(Saved entries)

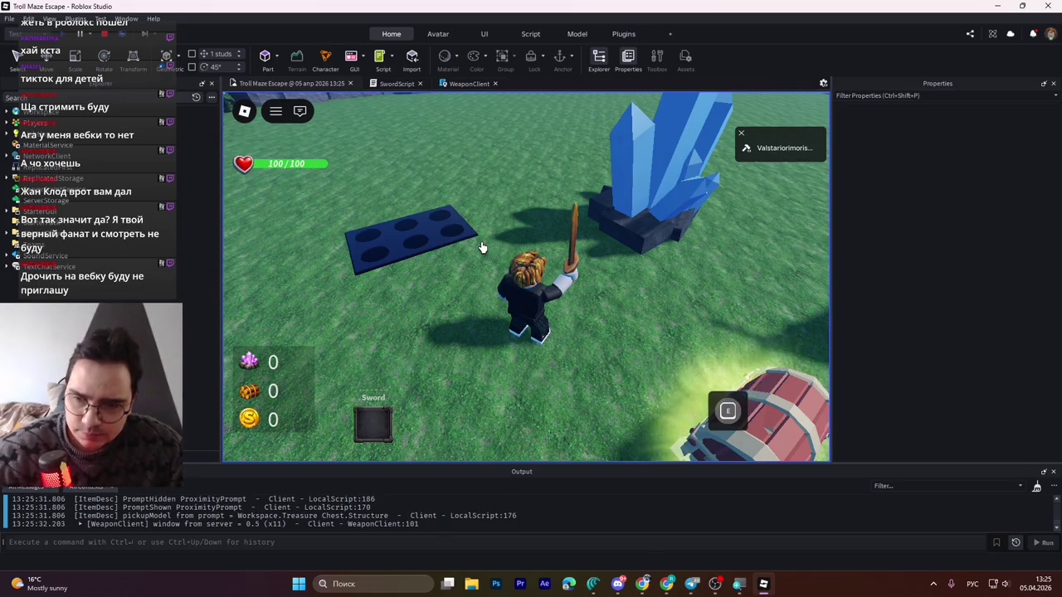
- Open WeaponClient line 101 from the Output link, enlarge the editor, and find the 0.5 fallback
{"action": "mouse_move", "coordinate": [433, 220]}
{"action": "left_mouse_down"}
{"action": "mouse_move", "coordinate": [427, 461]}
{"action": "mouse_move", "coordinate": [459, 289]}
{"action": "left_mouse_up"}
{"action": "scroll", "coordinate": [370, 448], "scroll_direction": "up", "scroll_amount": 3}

• [Exercise] Using the records above, copy every line that has the word "coordinate" in it.

• [Solution for this task]
{"action": "mouse_move", "coordinate": [433, 220]}
{"action": "mouse_move", "coordinate": [427, 461]}
{"action": "mouse_move", "coordinate": [459, 289]}
{"action": "scroll", "coordinate": [370, 448], "scroll_direction": "up", "scroll_amount": 3}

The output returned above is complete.